Multiple sclerosis (MS) is a chronic inflammatory disease of the central nervous system (CNS) characterized by demyelination, blood–brain barrier disruption, and leukocyte infiltration. The transmembrane glycoprotein cluster of differentiation 44 (CD44) has been implicated in neuroinflammation, but its functional role remains unclear. Here, we examined CD44 expression and function across both non–immune-mediated and immune-mediated MS animal models, including cuprizone-induced demyelination, experimental autoimmune encephalomyelitis (EAE), and combined cuprizone/EAE (Cup/EAE), as well as in human MS tissue and cerebrospinal fluid (CSF), using immunohistochemistry, flow cytometry and enzyme-linked immunosorbent assay. CD44 expression increased in parallel with demyelination and was most pronounced in the forebrain of Cup/EAE mice, where it localized to perivascular cuffs and lesion-associated parenchyma. CD44 expression co-localized to IBA1⁺ microglia/monocytes and CD3⁺ T cells. Flow cytometry analyses revealed high CD44 expression on myeloid-derived suppressor cells and regulatory T cells, which further increased upon immune activation. On the functional level, Cd44 -deficient mice exhibited exacerbated disease severity in EAE, accompanied by increased immune cell infiltration and tissue damage.

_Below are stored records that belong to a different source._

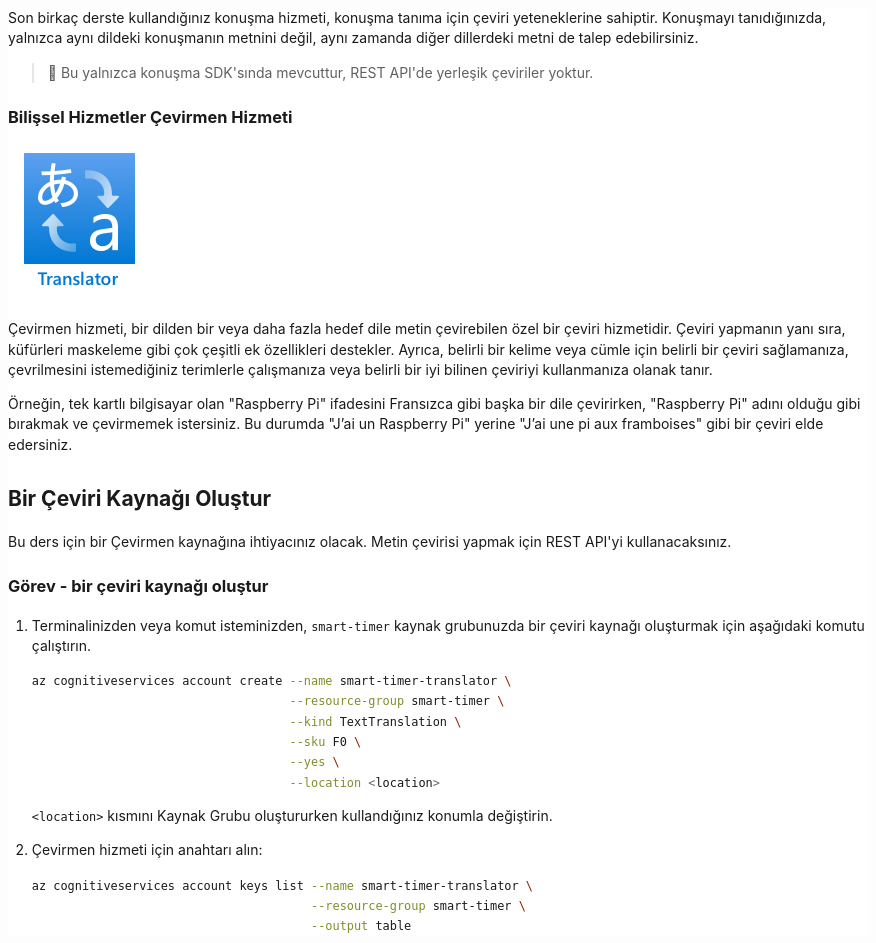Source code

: Son birkaç derste kullandığınız konuşma hizmeti, konuşma tanıma için çeviri yeteneklerine sahiptir. Konuşmayı tanıdığınızda, yalnızca aynı dildeki konuşmanın metnini değil, aynı zamanda diğer dillerdeki metni de talep edebilirsiniz.

> 💁 Bu yalnızca konuşma SDK'sında mevcuttur, REST API'de yerleşik çeviriler yoktur.

### Bilişsel Hizmetler Çevirmen Hizmeti

![Çevirmen hizmeti logosu](../../../../../translated_images/azure-translator-logo.c6ed3a4a433edfd2f11577eca105412c50b8396b194cbbd730723dd1d0793bcd.tr.png)

Çevirmen hizmeti, bir dilden bir veya daha fazla hedef dile metin çevirebilen özel bir çeviri hizmetidir. Çeviri yapmanın yanı sıra, küfürleri maskeleme gibi çok çeşitli ek özellikleri destekler. Ayrıca, belirli bir kelime veya cümle için belirli bir çeviri sağlamanıza, çevrilmesini istemediğiniz terimlerle çalışmanıza veya belirli bir iyi bilinen çeviriyi kullanmanıza olanak tanır.

Örneğin, tek kartlı bilgisayar olan "Raspberry Pi" ifadesini Fransızca gibi başka bir dile çevirirken, "Raspberry Pi" adını olduğu gibi bırakmak ve çevirmemek istersiniz. Bu durumda "J’ai un Raspberry Pi" yerine "J’ai une pi aux framboises" gibi bir çeviri elde edersiniz.

## Bir Çeviri Kaynağı Oluştur

Bu ders için bir Çevirmen kaynağına ihtiyacınız olacak. Metin çevirisi yapmak için REST API'yi kullanacaksınız.

### Görev - bir çeviri kaynağı oluştur

1. Terminalinizden veya komut isteminizden, `smart-timer` kaynak grubunuzda bir çeviri kaynağı oluşturmak için aşağıdaki komutu çalıştırın.

    ```sh
    az cognitiveservices account create --name smart-timer-translator \
                                        --resource-group smart-timer \
                                        --kind TextTranslation \
                                        --sku F0 \
                                        --yes \
                                        --location <location>
    ```

    `<location>` kısmını Kaynak Grubu oluştururken kullandığınız konumla değiştirin.

1. Çevirmen hizmeti için anahtarı alın:

    ```sh
    az cognitiveservices account keys list --name smart-timer-translator \
                                           --resource-group smart-timer \
                                           --output table
    ```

In human MS samples, CD44 expression and soluble CD44 levels in CSF were significantly elevated. Notably, CD44 upregulation was also observed in other neurological disease models, including ischemic stroke and APPswe/PS1dE9 mice, a model of Alzheimer’s disease. Together, these findings identify CD44 as a conserved marker of neuroinflammatory activity and a context-dependent regulator of neuroinflammation with partially protective functions, rather than an exclusively pro-inflammatory molecule, highlighting its potential relevance in MS and related neurological disorders.